Hello Carol and what brings you to........sorry ... just a reflex..... ummm just forget it....


----------



## Carol (Feb 20, 2009)

Xue Sheng said:


> Hello Carol and what brings you to........sorry ... just a reflex..... ummm just forget it....

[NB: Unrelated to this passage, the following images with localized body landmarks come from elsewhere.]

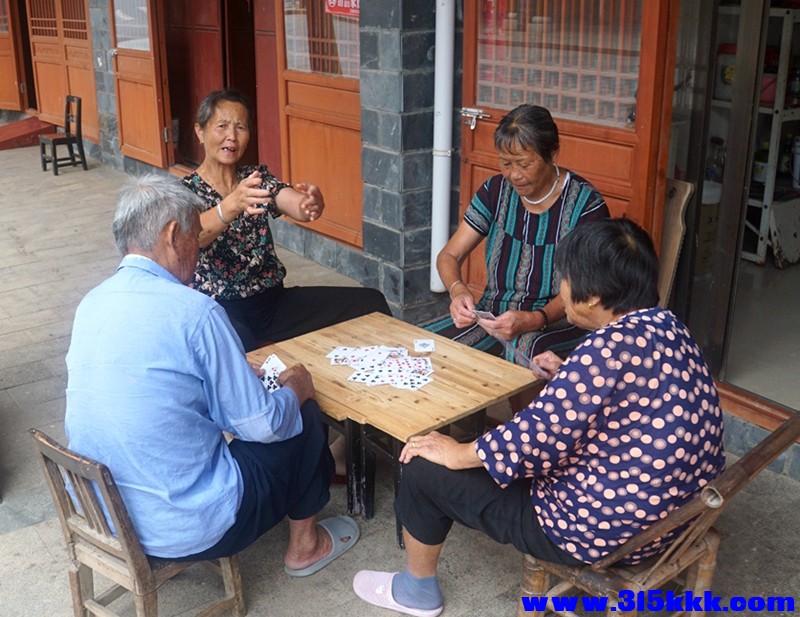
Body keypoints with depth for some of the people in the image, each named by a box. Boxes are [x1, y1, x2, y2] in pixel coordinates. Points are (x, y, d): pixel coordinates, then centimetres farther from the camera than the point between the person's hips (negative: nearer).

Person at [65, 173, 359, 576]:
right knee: (305, 415, 12)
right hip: (187, 530, -7)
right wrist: (295, 390, 8)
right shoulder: (194, 312, -21)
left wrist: (245, 375, 21)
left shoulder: (91, 304, 1)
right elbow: (262, 425, -14)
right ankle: (304, 545, 30)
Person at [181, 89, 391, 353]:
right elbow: (192, 237, -24)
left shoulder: (257, 177, 9)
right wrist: (232, 204, -44)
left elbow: (296, 206, -11)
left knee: (370, 302, -11)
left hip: (273, 300, 5)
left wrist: (312, 203, -35)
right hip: (219, 310, -4)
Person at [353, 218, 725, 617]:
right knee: (499, 441, 27)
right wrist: (569, 376, 10)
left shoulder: (614, 346, -28)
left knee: (425, 467, 3)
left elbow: (539, 434, -26)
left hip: (603, 527, -9)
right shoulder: (666, 328, 0)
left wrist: (457, 454, -12)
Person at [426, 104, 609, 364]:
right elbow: (449, 256, 4)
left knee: (522, 351, -40)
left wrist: (532, 320, -33)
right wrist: (458, 291, -20)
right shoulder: (496, 191, 3)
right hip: (493, 315, 5)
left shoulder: (587, 205, -11)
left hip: (557, 323, -4)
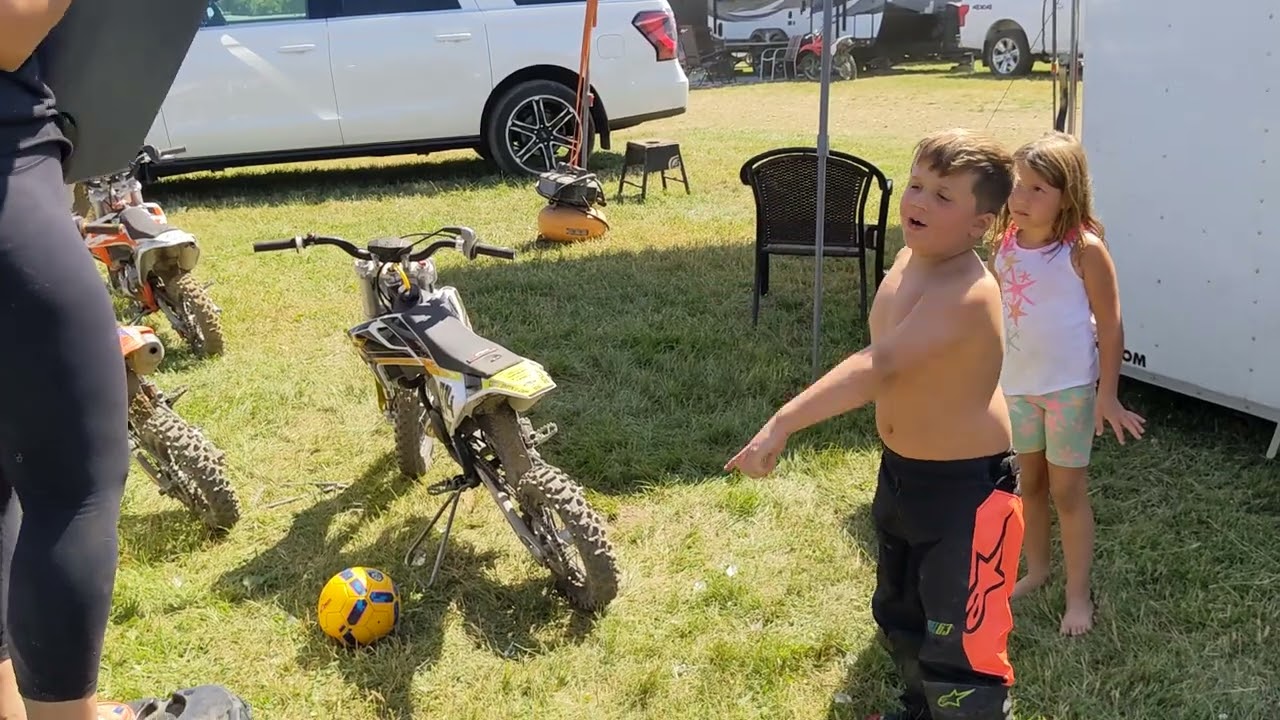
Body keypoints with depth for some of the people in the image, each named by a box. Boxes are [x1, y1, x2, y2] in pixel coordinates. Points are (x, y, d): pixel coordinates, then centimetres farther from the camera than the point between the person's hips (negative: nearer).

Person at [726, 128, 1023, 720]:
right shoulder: (911, 258, 0)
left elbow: (878, 366, -43)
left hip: (967, 490, -10)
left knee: (958, 648, -1)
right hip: (900, 472, 10)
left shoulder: (967, 293, -30)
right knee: (898, 615, 28)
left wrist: (782, 424, -50)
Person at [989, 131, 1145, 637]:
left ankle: (1078, 594, 19)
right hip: (1017, 384, 5)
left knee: (1066, 489, 4)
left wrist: (1107, 396, -12)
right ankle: (1036, 569, 37)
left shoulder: (1084, 250, -17)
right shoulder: (1004, 246, -1)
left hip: (1070, 386, -5)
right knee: (1029, 482, 18)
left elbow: (1110, 326, -12)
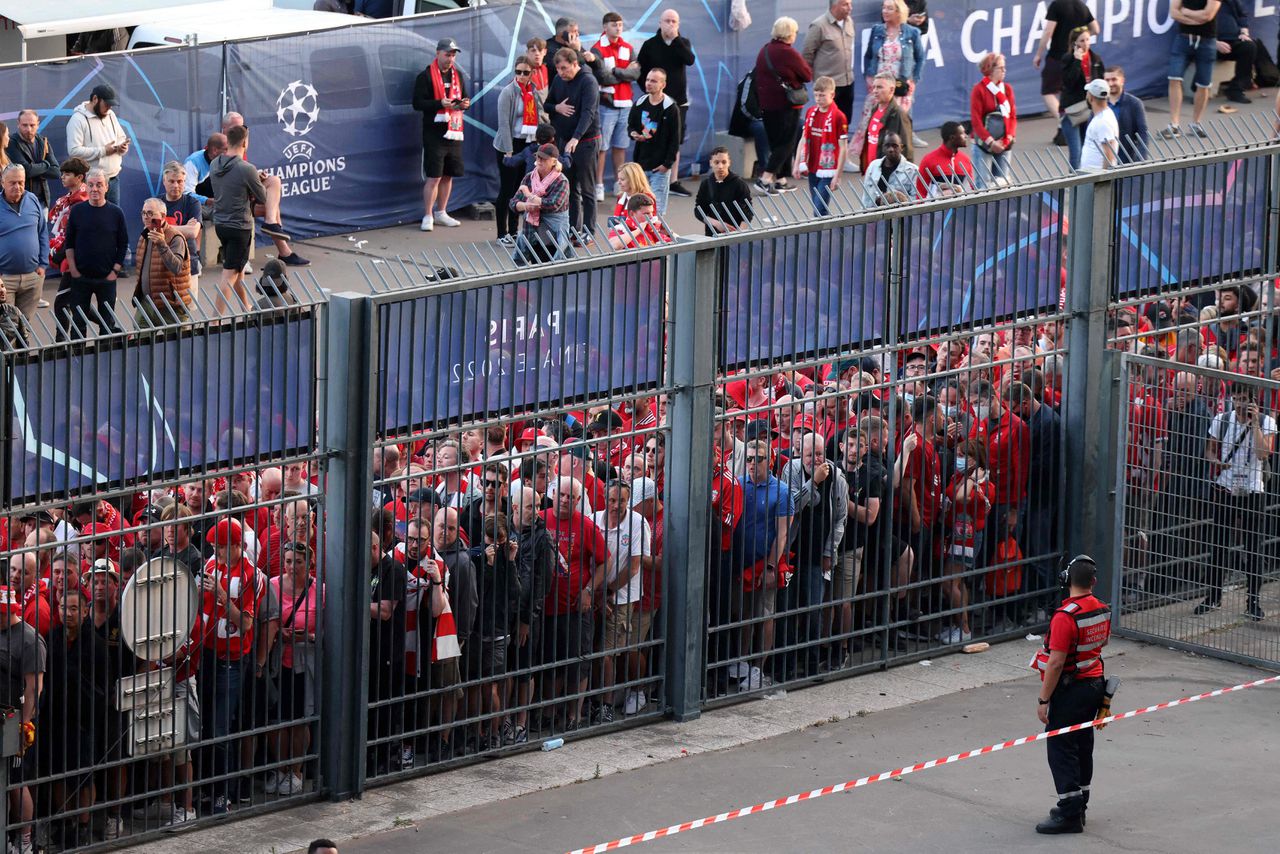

Well it started with a broken Maglite, then it escalated to a broken Surefire...


----------



## KempoGuy06 (Feb 20, 2009)

welcome to MT

B


----------



## MBuzzy (Feb 20, 2009)

Welcome to MT!  Happy posting!


----------



## Xue Sheng (Feb 20, 2009)

Carol Kaur said:


> Well it started with a broken Maglite, then it escalated to a broken Surefire...


 
Raynac

Let this be a lesson to you.

If Carol EVER asks to borrow a Maglite or a Surefire flashlight...just say no


----------



## Raynac (Feb 28, 2009)

Xue Sheng said:


> Raynac
> 
> Let this be a lesson to you.
> 
> If Carol EVER asks to borrow a Maglite or a Surefire flashlight...just say no


 
AYE AYE SIR! *salutes*


----------



## bowser666 (Mar 7, 2009)

Welcome to MT and enjoy your stay!!!


----------